# What you have to do
Please pick out each line in the data below containing the string "Which" and copy it in full.

# Data for analysis
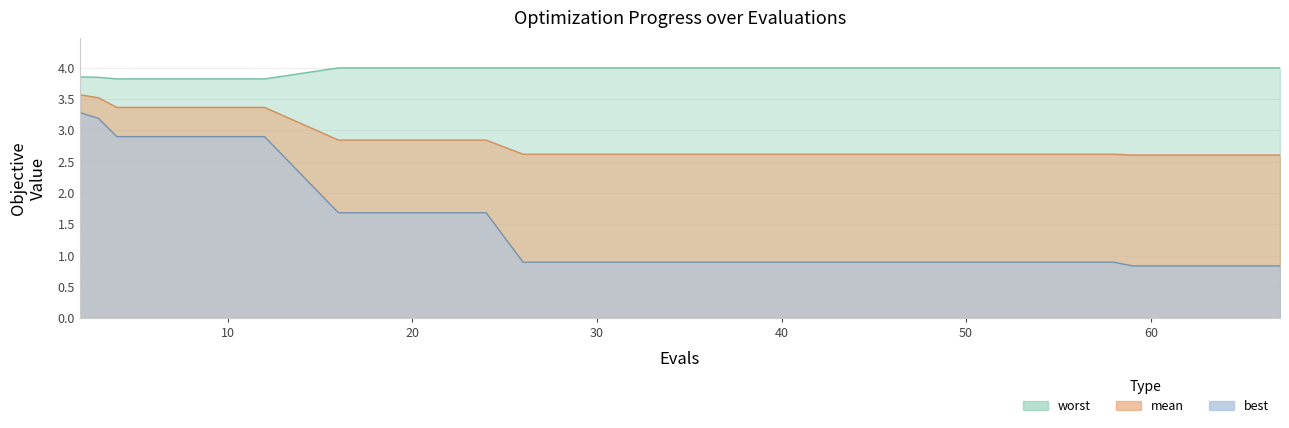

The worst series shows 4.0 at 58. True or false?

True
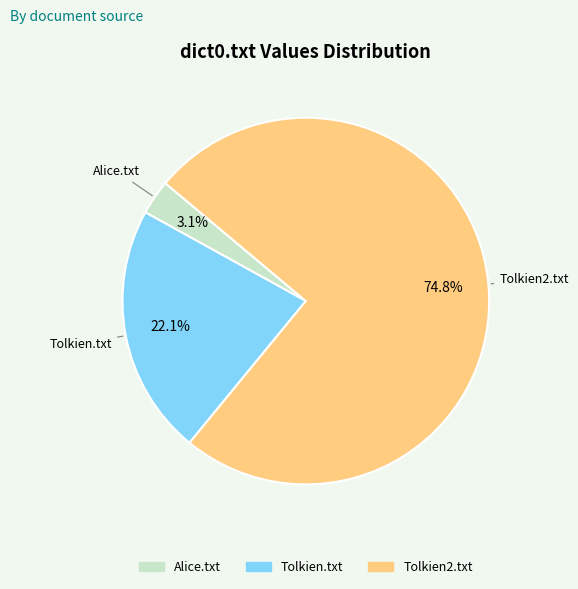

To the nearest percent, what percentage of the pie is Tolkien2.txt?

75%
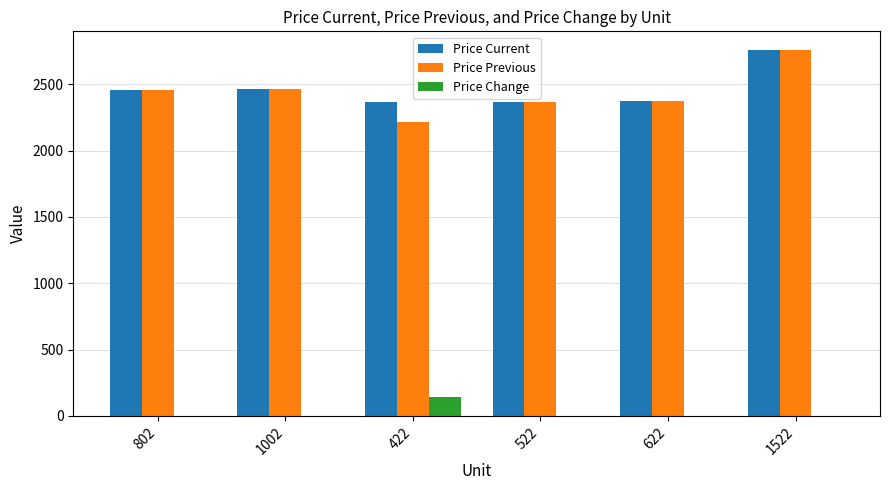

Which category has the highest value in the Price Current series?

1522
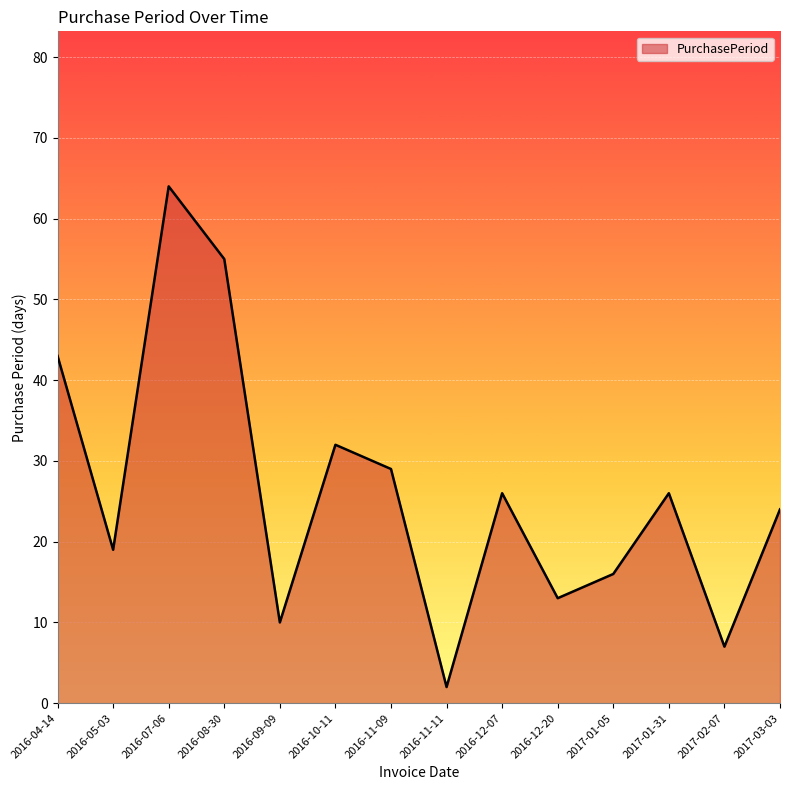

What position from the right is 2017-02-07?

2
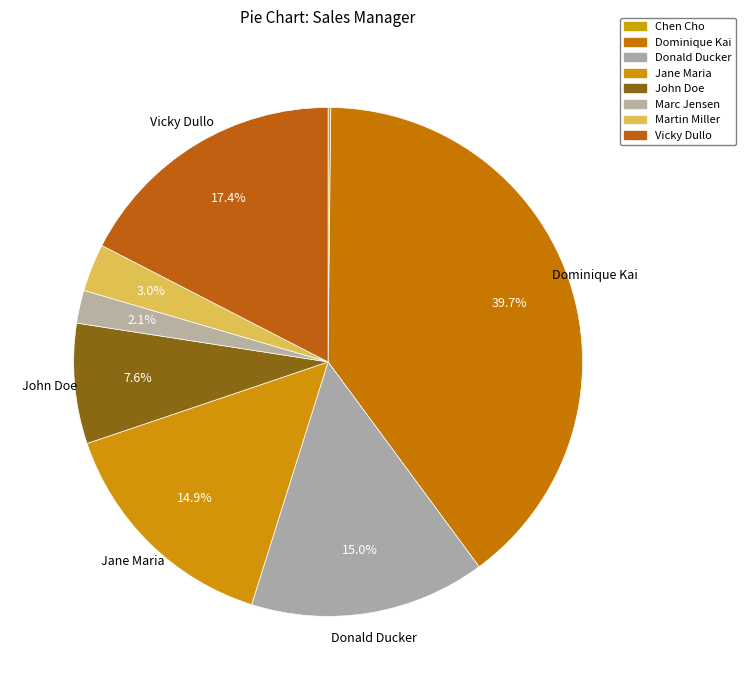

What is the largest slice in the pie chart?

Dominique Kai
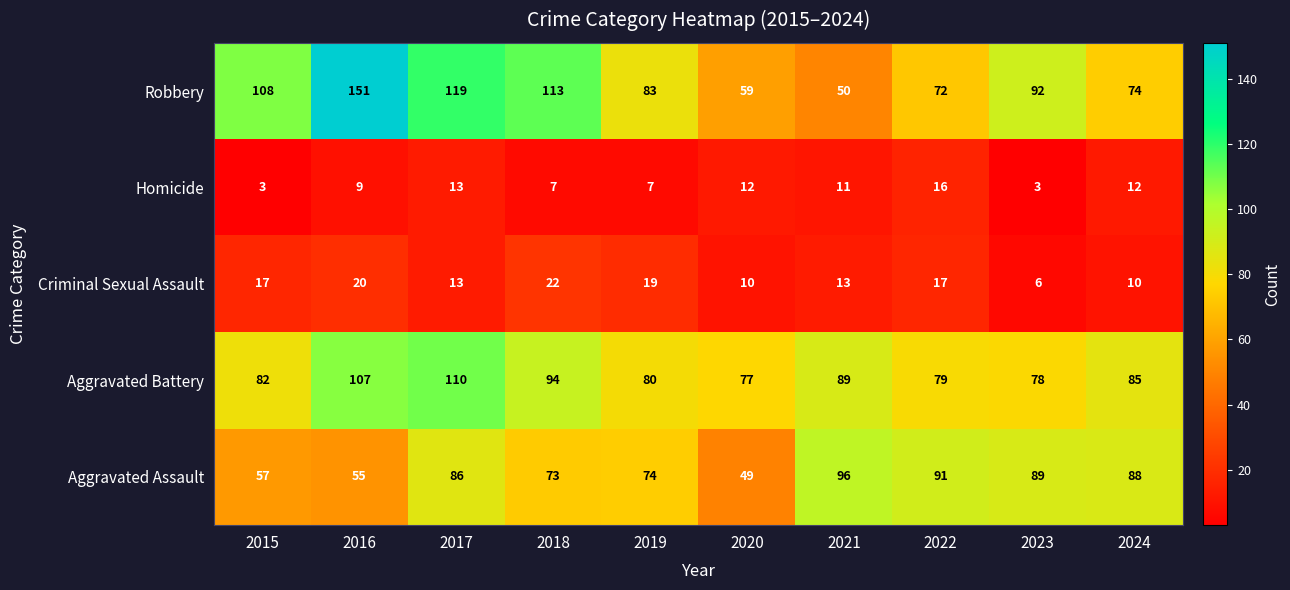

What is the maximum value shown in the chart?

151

# Reply
Which category has the highest value in the Price Current series?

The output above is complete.